What was he supposed to do with that? Probably a question for his mother. Because surely someone higher up must have known the director was going across the border and then someone had protected her when she came back.
“Do you know how long she was gone? Is there a report of what she found?”
“Three weeks. No report.”
Three weeks!
“She must have been debriefed. There must be a record.”
A much longer pause. Was the Voice consulting with another Voice or Voices?
Finally the Voice conceded the point: “There is a debriefing statement. I can have a copy sent to you.”
“Did you know that the director thought the border was advancing?” Control asked.
“I am aware of that theory,” the Voice said. “But it is no concern of yours.”
How was that no concern of his?

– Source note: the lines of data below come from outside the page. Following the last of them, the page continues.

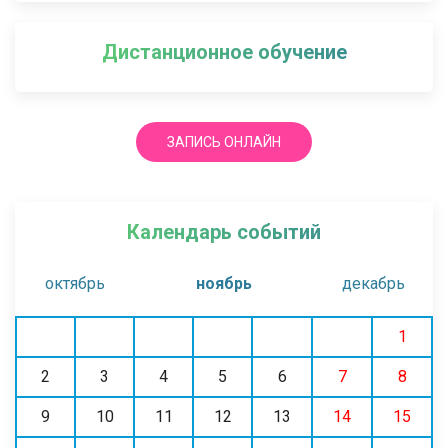
Дистанционное обучение
ЗАПИСЬ ОНЛАЙН
Календарь событий
октябрь
ноябрь
декабрь
1
2
3
4
5
6
7
8
9
10
11
12
13
14
15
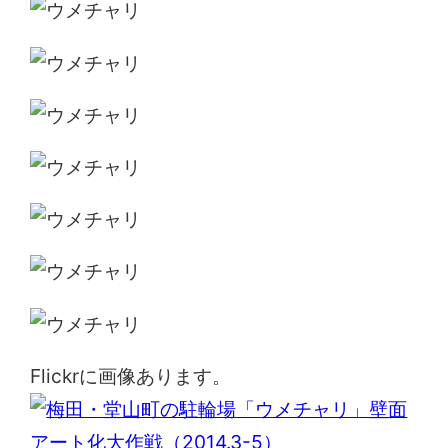
Flickrに画像あります。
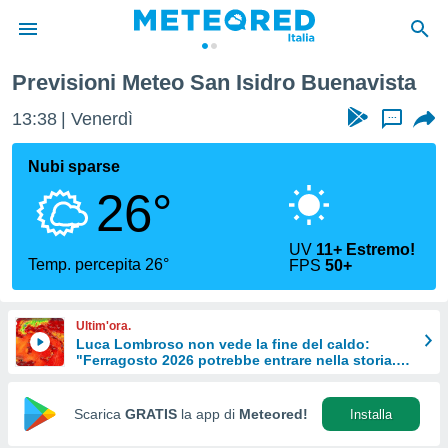
Previsioni Meteo San Isidro Buenavista
tiva
rivacy
13:38
Venerdì
...
ti di
net
Nubi sparse
net)
26°
i
 da
nisti per
UV
11+ Estremo!
 che le
Temp. percepita 26°
FPS
50+
ioni
iano di
È
Ultim'ora.
Luca Lombroso non vede la fine del caldo:
 a
"Ferragosto 2026 potrebbe entrare nella storia.
ito Web
Ecco perché."
do le
opzioni:
Scarica
GRATIS
la app di
Meteored!
Installa
 i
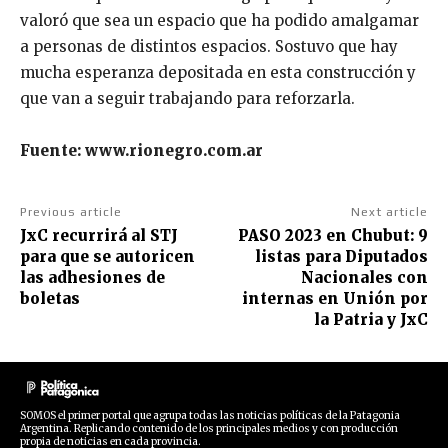
valoró que sea un espacio que ha podido amalgamar
a personas de distintos espacios. Sostuvo que hay
mucha esperanza depositada en esta construcción y
que van a seguir trabajando para reforzarla.
Fuente: www.rionegro.com.ar
Previous article
Next article
JxC recurrirá al STJ
PASO 2023 en Chubut: 9
para que se autoricen
listas para Diputados
las adhesiones de
Nacionales con
boletas
internas en Unión por
la Patria y JxC
SOMOS el primer portal que agrupa todas las noticias políticas de la Patagonia
Argentina. Replicando contenido de los principales medios y con producción
propia de noticias en cada provincia.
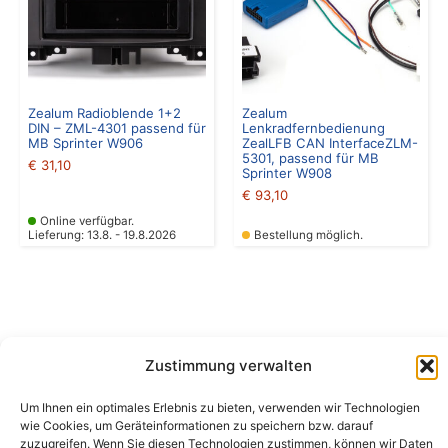
Zealum Radioblende 1+2
Zealum
DIN – ZML-4301 passend für
Lenkradfernbedienung
MB Sprinter W906
ZealLFB CAN InterfaceZLM-
5301, passend für MB
€
31,10
Sprinter W908
€
93,10
Online verfügbar.
Lieferung: 13.8. - 19.8.2026
Bestellung möglich.
Zustimmung verwalten
Um Ihnen ein optimales Erlebnis zu bieten, verwenden wir Technologien
Camping Bergler GmbH
wie Cookies, um Geräteinformationen zu speichern bzw. darauf
Peter-Leardi-Weg 4, 8054 Graz
zuzugreifen. Wenn Sie diesen Technologien zustimmen, können wir Daten
Steiermark / Österreich​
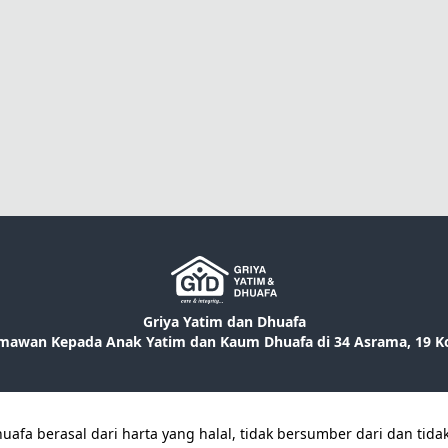
Griya Yatim dan Dhuafa
awan Kepada Anak Yatim dan Kaum Dhuafa di 34 Asrama, 19 Kota
afa berasal dari harta yang halal, tidak bersumber dari dan tida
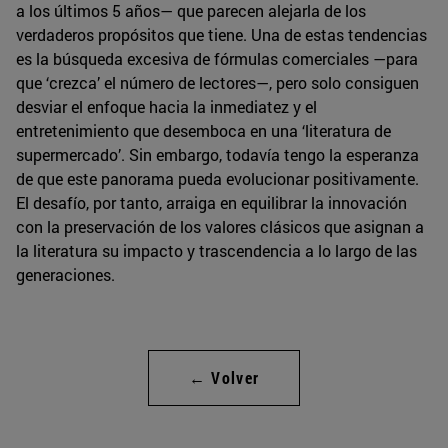
a los últimos 5 años— que parecen alejarla de los
verdaderos propósitos que tiene. Una de estas tendencias
es la búsqueda excesiva de fórmulas comerciales —para
que ‘crezca’ el número de lectores—, pero solo consiguen
desviar el enfoque hacia la inmediatez y el
entretenimiento que desemboca en una ‘literatura de
supermercado’. Sin embargo, todavía tengo la esperanza
de que este panorama pueda evolucionar positivamente.
El desafío, por tanto, arraiga en equilibrar la innovación
con la preservación de los valores clásicos que asignan a
la literatura su impacto y trascendencia a lo largo de las
generaciones.
← Volver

How did someone go from calling him a fuckface to using a phrase like “no concern of yours”? The Voice was a bad actor, Control concluded, or had a bad script, or it was deliberate.

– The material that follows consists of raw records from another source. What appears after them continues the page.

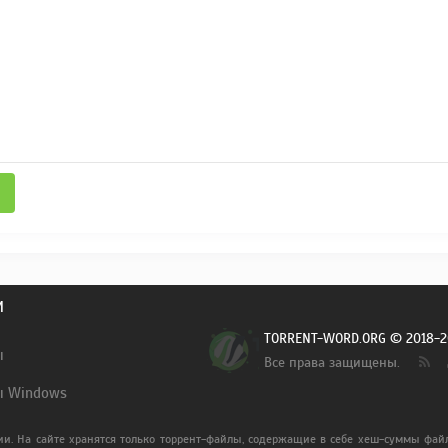
И
TORRENT-WORD.ORG © 2018-2
ы
Все права защищены.
ы Windows
ии. На сайте хранятся только торрент-файлы, содержащие в себе хеш-суммы файл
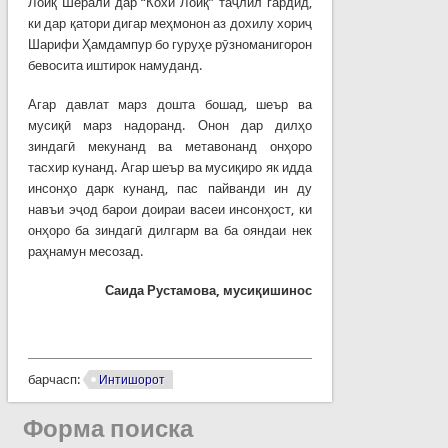
Лоиқ Шералӣ дар “Кохи Лоиқ” таҷлил гардид,
ки дар қатори дигар меҳмонон аз дохилу хориҷ
Шарифи Ҳамдампур бо гуруҳе рӯзноманигорон
бевосита иштирок намуданд.
Агар давлат марз дошта бошад, шеър ва
мусиқӣ марз надоранд. Онон дар дилҳо
зиндагӣ мекунанд ва метавонанд онҳоро
тасхир кунанд. Агар шеър ва мусиқиро як идда
инсонҳо дарк кунанд, пас пайванди ин ду
навъи эҷод барои доираи васеи инсонҳост, ки
онҳоро ба зиндагӣ дилгарм ва ба ояндаи нек
раҳнамун месозад.
Саида Рустамова, мусиқишинос
барчасп:
Интишорот
Форма поиска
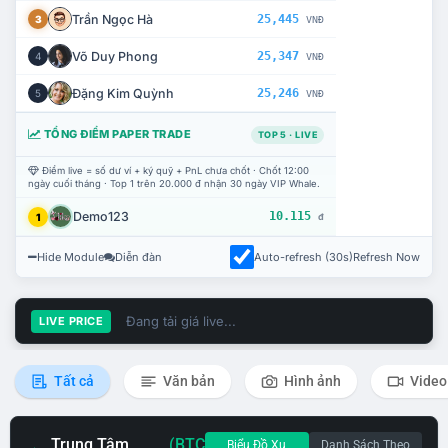
Trần Ngọc Hà
25,445
3
VNĐ
Võ Duy Phong
25,347
4
VNĐ
Đặng Kim Quỳnh
25,246
5
VNĐ
TỔNG ĐIỂM PAPER TRADE
TOP 5 · LIVE
Điểm live = số dư ví + ký quỹ + PnL chưa chốt · Chốt 12:00
ngày cuối tháng · Top 1 trên 20.000 đ nhận 30 ngày VIP Whale.
Demo123
10.115
1
đ
Hide Module
Diễn đàn
Auto-refresh (30s)
Refresh Now
Đang tải giá live...
LIVE PRICE
Tất cả
Văn bản
Hình ảnh
Video
Trung Tâm
(BTC
Biểu Đồ Xu
Danh Sách Theo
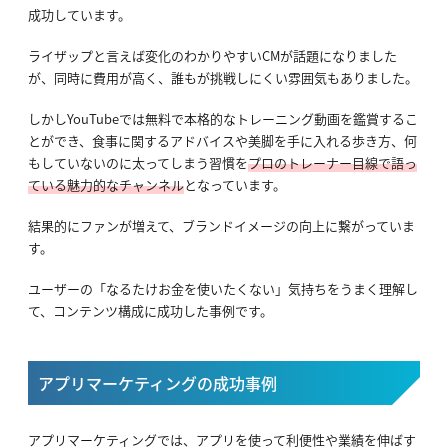
成功しています。
ライザップと言えば変化のわかりやすいCMが話題になりました
が、同時に費用が高く、誰もが挑戦しにくい雰囲気もありました。
しかしYouTubeでは無料で本格的なトレーニング動画を鑑賞するこ
とができ、食事に関するアドバイスや美脚を手に入れる歩き方、何
もしていないのに太ってしまう習慣を
プロのトレーナー目線で語っ
ている魅力的なチャンネル
となっています。
結果的にファンが増えて、ブランドイメージの向上に繋がっていま
す。
ユーザーの「なるたけお金を使いたくない」気持ちをうまく理解し
て、コンテンツ構成に成功した事例です。
アプリマーケティングの成功事例
アプリマーケティングでは、アプリを使って利便性や業績を伸ばす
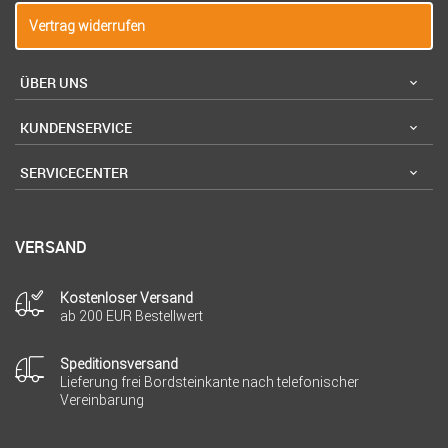
Vertrag widerrufen
ÜBER UNS
KUNDENSERVICE
SERVICECENTER
VERSAND
Kostenloser Versand
ab 200 EUR Bestellwert
Speditionsversand
Lieferung frei Bordsteinkante nach telefonischer
Vereinbarung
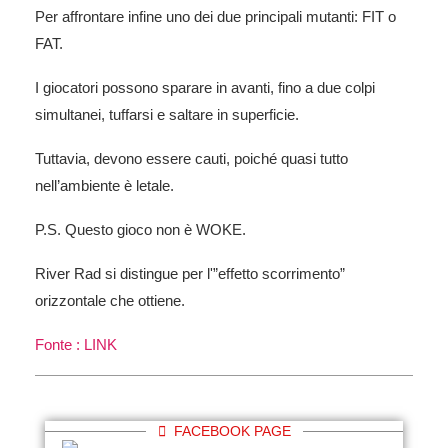
Per affrontare infine uno dei due principali mutanti: FIT o
FAT.
I giocatori possono sparare in avanti, fino a due colpi
simultanei, tuffarsi e saltare in superficie.
Tuttavia, devono essere cauti, poiché quasi tutto
nell’ambiente è letale.
P.S. Questo gioco non è WOKE.
River Rad si distingue per l'”effetto scorrimento”
orizzontale che ottiene.
Fonte : LINK
FACEBOOK PAGE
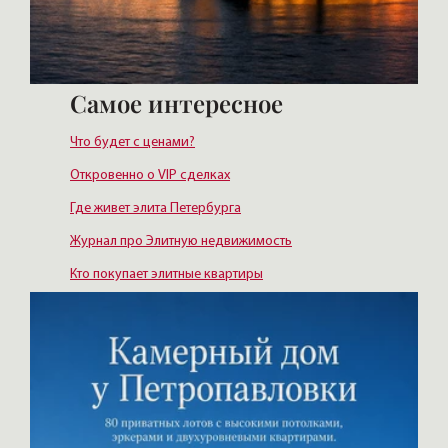
Самое интересное
Что будет с ценами?
Откровенно о VIP сделках
Где живет элита Петербурга
Журнал про Элитную недвижимость
Кто покупает элитные квартиры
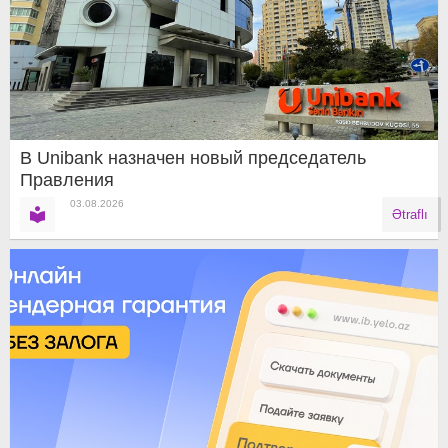
В Unibank назначен новый председатель
Правления
03.08.2026
Ətraflı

At the end of their conversation, for no good reason, he told a joke. “What’s brown and sticky?”
“I know that one,” the Voice said. “A stick.”
“A turd.”
Click.
* * *
“Go ahead and check the seats for change, John.” Control, back in his office, exhausted, ambushed by odd flashes of memory. A colleague at his last position coming up to him after a presentation and saying in an accusing tone, “You contradicted me.” No, I disagreed with you. A woman in college, a brunette with a broad face and beautiful brown eyes that made him ache, whom he’d fallen for in Fundamentals of Math but when he’d given her a poem had said to him, “Yes, but do you dance?” No, I write poetry. I’m going to be some kind of spy. One of his college professors in political science had made them write poetry to “get your juices flowing.” Most of the time, though, he’d been studying, going to the shooting range, working out, using parties to get in practice for a lifetime of short-term relationships.